Wednesday, September 26, 2018

My breastfeeding journey

After 6 years and 11 months, my breastfeeding journey has come to an end.  

I started breastfeeding immediately after I delivered baby J back in October 2012.  I breastfed her even when I was pregnant with baby A.  Baby J only stopped breastfeeding when I was nearing my third trimester of pregnancy.

Now, baby A has finally stopped breastfeeding, after 37 months.  For the last three nights, baby A has not asked to latch on.  My breastfeeding journey has finally ended. 

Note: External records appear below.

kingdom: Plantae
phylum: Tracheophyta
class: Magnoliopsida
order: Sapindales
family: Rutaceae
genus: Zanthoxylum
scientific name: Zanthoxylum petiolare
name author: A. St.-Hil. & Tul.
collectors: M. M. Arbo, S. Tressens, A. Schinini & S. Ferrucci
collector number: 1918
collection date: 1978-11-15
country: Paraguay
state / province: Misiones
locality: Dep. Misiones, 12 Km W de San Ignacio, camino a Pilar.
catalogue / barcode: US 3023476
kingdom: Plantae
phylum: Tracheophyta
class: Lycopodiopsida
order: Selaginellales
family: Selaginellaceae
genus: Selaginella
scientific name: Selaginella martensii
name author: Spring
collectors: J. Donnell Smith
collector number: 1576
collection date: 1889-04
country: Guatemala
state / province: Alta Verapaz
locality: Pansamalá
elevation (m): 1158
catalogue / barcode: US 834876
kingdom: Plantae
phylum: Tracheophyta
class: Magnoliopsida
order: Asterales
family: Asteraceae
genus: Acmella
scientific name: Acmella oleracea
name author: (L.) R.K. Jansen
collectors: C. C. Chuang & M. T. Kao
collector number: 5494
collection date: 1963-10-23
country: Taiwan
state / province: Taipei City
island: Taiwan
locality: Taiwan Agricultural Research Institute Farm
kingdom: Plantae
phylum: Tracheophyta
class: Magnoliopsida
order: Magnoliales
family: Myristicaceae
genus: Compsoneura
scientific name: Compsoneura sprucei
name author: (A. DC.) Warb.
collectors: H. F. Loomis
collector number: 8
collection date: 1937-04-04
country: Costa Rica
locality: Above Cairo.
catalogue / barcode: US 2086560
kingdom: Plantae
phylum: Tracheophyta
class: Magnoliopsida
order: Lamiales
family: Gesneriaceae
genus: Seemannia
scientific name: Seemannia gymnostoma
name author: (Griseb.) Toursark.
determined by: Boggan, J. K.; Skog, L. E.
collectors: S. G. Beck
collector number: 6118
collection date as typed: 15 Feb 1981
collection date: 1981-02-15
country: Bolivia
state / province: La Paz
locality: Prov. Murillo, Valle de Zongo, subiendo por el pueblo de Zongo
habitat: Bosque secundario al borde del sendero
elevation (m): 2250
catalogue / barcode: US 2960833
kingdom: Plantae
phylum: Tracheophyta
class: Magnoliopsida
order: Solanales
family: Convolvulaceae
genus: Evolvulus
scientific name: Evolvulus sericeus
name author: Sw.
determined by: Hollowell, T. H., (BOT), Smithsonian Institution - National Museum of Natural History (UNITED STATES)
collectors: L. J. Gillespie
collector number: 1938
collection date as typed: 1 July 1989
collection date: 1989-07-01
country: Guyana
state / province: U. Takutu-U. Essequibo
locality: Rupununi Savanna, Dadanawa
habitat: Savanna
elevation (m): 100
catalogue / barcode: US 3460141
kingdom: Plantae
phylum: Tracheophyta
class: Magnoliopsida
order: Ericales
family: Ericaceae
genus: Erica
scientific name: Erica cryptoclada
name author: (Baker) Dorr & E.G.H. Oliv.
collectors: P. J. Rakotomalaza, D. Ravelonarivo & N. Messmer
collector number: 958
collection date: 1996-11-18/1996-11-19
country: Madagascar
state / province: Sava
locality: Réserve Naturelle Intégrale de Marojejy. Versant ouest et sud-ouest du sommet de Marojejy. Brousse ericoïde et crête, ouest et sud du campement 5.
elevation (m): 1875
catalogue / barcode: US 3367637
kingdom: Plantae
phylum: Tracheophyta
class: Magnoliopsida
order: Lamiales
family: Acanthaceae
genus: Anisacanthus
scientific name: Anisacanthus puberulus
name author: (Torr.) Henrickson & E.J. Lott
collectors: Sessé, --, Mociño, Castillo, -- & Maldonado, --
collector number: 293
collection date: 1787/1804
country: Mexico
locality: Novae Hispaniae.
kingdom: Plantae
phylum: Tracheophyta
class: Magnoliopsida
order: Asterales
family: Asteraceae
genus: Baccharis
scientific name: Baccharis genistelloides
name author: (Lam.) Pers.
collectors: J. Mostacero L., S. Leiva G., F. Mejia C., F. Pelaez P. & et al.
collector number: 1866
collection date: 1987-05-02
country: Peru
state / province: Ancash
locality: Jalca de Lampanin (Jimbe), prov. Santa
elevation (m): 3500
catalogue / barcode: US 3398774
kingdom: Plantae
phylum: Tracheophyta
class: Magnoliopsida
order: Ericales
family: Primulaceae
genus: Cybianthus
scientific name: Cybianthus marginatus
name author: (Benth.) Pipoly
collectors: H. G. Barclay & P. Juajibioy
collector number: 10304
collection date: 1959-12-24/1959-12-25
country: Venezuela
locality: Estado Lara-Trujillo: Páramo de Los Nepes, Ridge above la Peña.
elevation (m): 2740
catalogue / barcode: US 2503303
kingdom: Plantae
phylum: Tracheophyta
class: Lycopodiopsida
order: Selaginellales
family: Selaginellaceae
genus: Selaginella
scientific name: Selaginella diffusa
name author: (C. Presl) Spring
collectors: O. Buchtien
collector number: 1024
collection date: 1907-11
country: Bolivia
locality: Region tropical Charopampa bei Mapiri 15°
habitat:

 Before baby A turned 3 years old, I was already telling her that we will stop our breastfeeding journey after her third birthday. She would always say yes. But when her birthday came, and she still asked to latch on, I knew I had to continue. After all, people always said it is best when kids self-wean. So, every night for the month after her third birthday, she would still latch on.  But surprisingly, the night she turned 3 years and one month, she just slept without asking to latch on. It has been that way ever since.

So, how do I feel? I feel both sad and relieved at the same time. I feel relieved because my body is my own again. I can finally sleep continuously at night without having to raise my shirt for my baby to latch on. But, I also feel sad. I feel sad because we won’t be sharing that bonding experience anymore, an experience that only the two of us share every night. I feel sad because I have to tell myself that I no longer have a baby. She is now my little girl. 

It has been a wonderful journey for me. I feel lucky that I was able to breastfeed my girls for so long. I feel lucky that I never had any milk supply  issues.  But most of all, I feel lucky that this experience has created a very close bond between me and my girls. And I wouldn’t trade it for anything in the world!